>Hey all, home with a cold here but had a bit I wanted to say re the Harriet Ziefert scandal.
>Hey all, home with a cold here but had a bit I wanted to say re the
Harriet Ziefert scandal. When I was walking around the ALA exhibits in San Antonio, I saw Harriet at the Blue Apple/Handprint booth, where she pointed out
A Snake Is Totally Tail to me as something she was sure the Horn Book would like. While not as on-the-spot as the sharp (and fellow Lucinda Williams fan) Karen Breen of
Kirkus, I knew the title, at least, was not new, and I asked Harriet if it was a reissue, but her attention had already gone on to someone else.

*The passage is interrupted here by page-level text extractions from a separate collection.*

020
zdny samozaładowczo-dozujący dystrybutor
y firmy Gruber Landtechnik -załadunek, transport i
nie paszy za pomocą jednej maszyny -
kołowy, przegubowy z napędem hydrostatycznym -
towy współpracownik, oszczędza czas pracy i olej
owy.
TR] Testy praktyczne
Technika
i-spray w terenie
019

I do not think this is a case of knowing plagiarism--no one could be that venal
and stupid. As I see it, the problem is one of the dangers of boutique publishing--Blue Apple, editorially speaking, is essentially a one-woman show, and while Harriet had clearly forgotten she knew the book, there was not the series of filters, nor sets of eyes, that the book would have been subjected to at a larger house. (Although, as KT Horning pointed out on child_lit, a similar boo-boo was made when a large publisher--Dell?--did not recognize a manuscript found in Louise Fitzhugh's papers as the published work of Charlotte Zolotow, and republished it as being by Fitzhugh.)
Deborah Stevenson of
The Bulletin sent me a note about the story, signing it "Helen 'Frost King' Keller" and I believe Ziefert made much
the same kind of mistake as the precocious--and impressionable Helen!